Żużlowiec przyznaje, że praca przed tym spotkaniem nie przebiega w nadzwyczajny sposób. Jednak łodzianie odbyli aż trzy treningi na własnym torze. - Jedziemy normalnie. Nie mamy jakiś innych przygotowań, ponieważ to zawsze nic nie daje. Trening treningiem ale to mecz weryfikuje wszystko - wyjaśnia zawodnik łódzkiego Orła.
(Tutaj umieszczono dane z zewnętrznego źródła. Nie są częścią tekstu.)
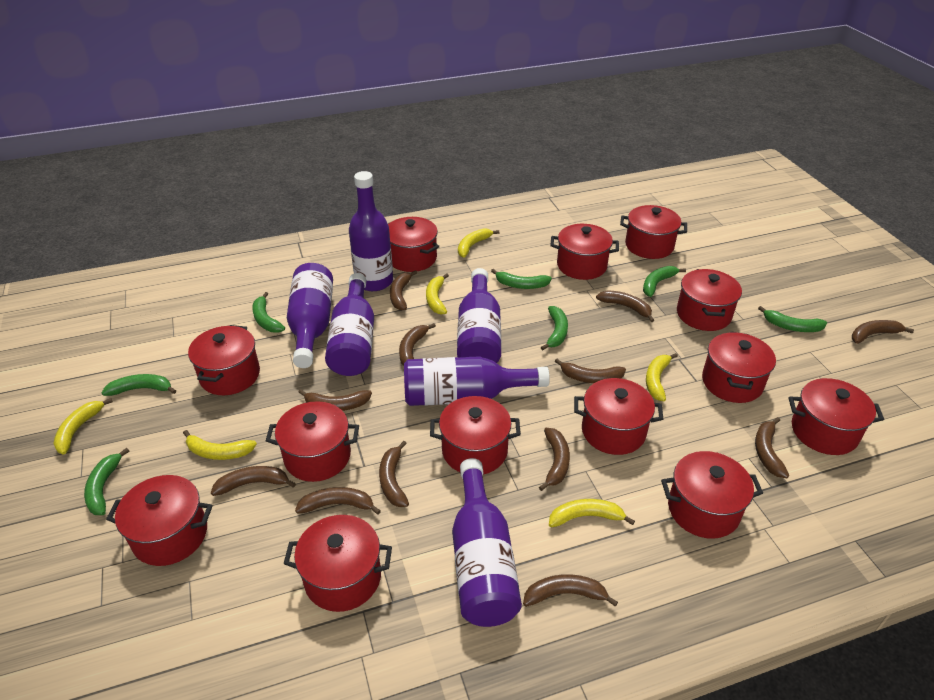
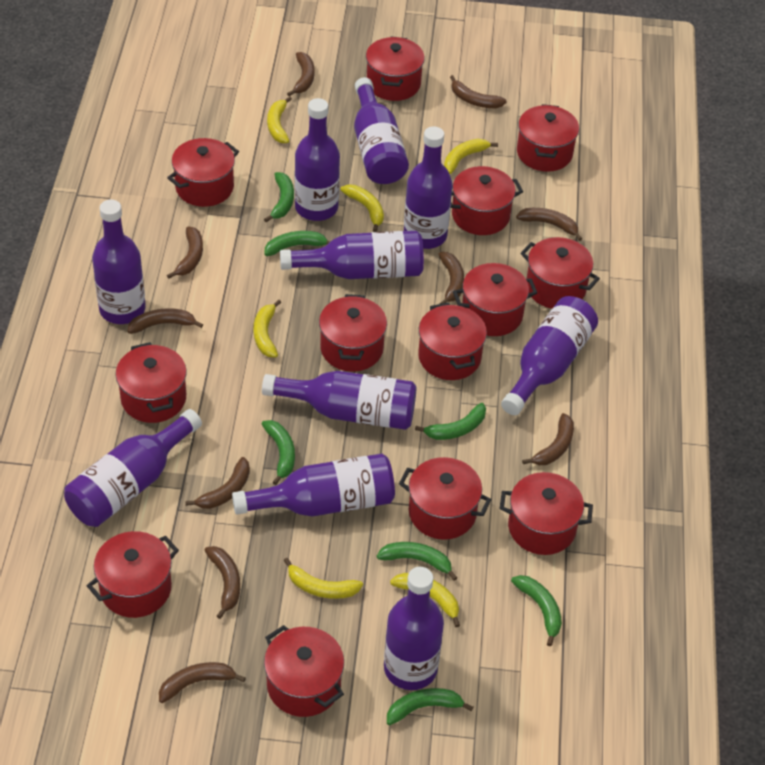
brown banana: 12 -> 10
purple bottle: 6 -> 10

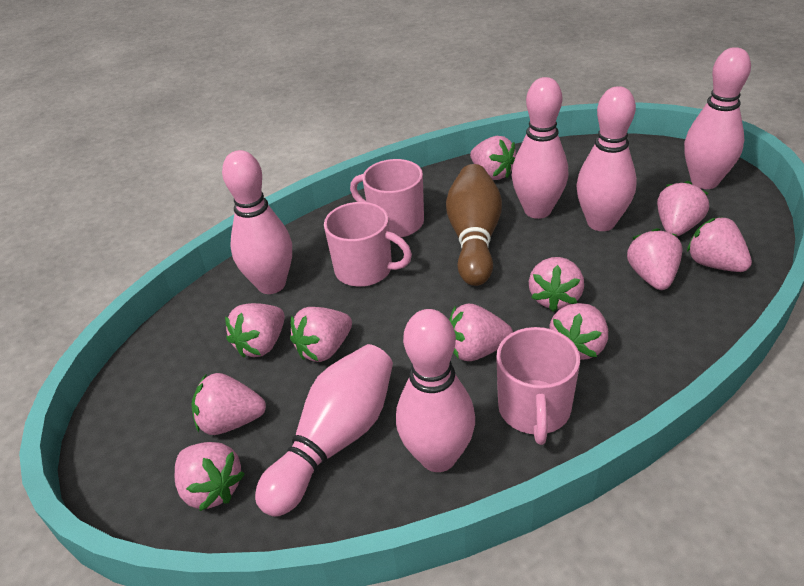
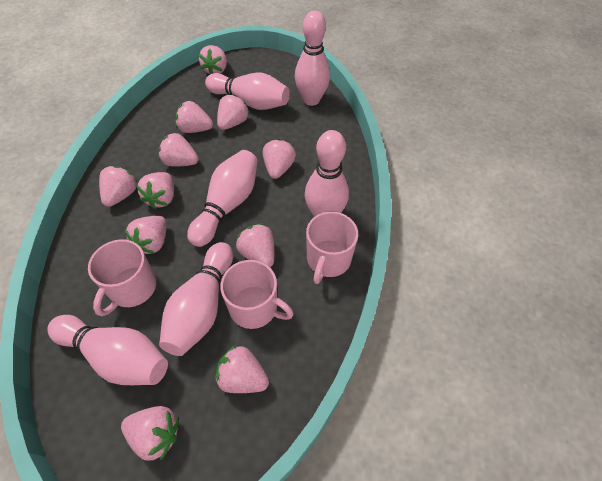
brown bowling pin: 1 -> 0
W ćwierćfinale Indywidualnych Mistrzostw Polski swoje siły sprawdzić mogli trzej zawodnicy Orła: Damian Adamczak, Jakub Jamróg oraz Robert Miśkowiak. Całej trójce udało się wywalczyć awans do półfinału IMP. "Misiek" stwierdza, że tego typu zmagania są bardzo przydatne. - Robić treningi w warunkach meczowych, to jest całkiem co innego w ustawieniu sprzętu niż na normalnym treningu. Podczas ćwiczenia z zespołem możemy się bawić, próbować. Jednak takie zawody, bez względu na to czy się awansuję czy nie, sprawdzanie sprzętu w warunkach bojowych, meczowych, to jest pięć razy lepsze niż normalny trening - dodaje żużlowiec.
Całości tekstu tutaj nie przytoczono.